Кронштадтский дневник - стр. 21
А ведь я просил отпустить меня с машиной, которую предназначали для эвакуации людей, и с этой машиной из-за линии окружения привезти мешок муки. Начальник вызвал комиссара, который особенно не разъярялся, но сказал, что я не знаю устава. Я промолчал, но вообще-то существует несколько форм обращения к начальству: по команде и лично по партийной и гражданской линии. В общем, я влип и меня могут разжаловать, придется писать письмо в ЦК и отнимать у них время на разбирательство.
В порту кормят подходяще, судя по сегодняшнему дню: щи на первое и кашу перловую на второе – на обед, суп пшенный – на ужин.
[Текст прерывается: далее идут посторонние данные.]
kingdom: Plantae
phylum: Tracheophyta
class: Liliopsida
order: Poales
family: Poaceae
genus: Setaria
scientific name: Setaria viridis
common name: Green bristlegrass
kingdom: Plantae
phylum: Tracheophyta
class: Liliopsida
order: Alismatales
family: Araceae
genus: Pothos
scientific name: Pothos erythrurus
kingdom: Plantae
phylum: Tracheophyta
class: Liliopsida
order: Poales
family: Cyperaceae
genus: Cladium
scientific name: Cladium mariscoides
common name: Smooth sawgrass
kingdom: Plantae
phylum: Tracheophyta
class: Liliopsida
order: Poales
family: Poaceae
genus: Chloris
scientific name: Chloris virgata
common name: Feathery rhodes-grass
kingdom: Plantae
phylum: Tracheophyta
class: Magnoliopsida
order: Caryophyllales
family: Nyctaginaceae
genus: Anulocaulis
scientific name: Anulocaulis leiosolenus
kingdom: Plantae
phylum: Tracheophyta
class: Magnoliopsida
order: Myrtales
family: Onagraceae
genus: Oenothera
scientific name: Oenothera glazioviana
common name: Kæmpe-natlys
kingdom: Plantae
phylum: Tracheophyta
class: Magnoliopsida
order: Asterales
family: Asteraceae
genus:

Получается для каждого в день: крупы 110 г., свеклы 50 г., капусты 50 г., жиров 25 г., сметаны 20 гр., вполне неплохо.
Люба пишет, что она гордится, что я защищаю подступы к Ленинграду, а я выходит не только не защищаю, но чуть ли не вредитель, ведь в последнее время в конструкторском отделе завода не так много работы, а хочется быть полезным.
Эх, горе мое – это мой язык и жалость к людям.
Последние дни немцы начали постреливать, но наши пушки дают более мощный огонь, хотя со стороны немцев заметно оживление на нашем участке фронта. Немцев потихоньку отгоняют на многих направлениях и возвращают населенные пункты, но немцы сопротивляются.
27 декабря 41
Обещают добавить хлеба. Говорят, что введут завтраки, тогда можно будет перенести завтрак и прибавить его к ужину.
Кайдалов сегодня рассказал, что наш хлеб, по сравнению с ленинградским, – пирожное. Похудел он в Ленинграде жутко. Вот я и думаю сейчас, что мое письмо было глупостью: я смотрел со своей колокольни, получилось нехорошо. Командиры плохо ходят, покачиваются, по трапу тяжело подниматься, но мне легче, чем другим: я сам ем свой паек, а другие отдают семье.
Надо съездить после Нового года к маме, как она, если с питанием до такой степени там плохо?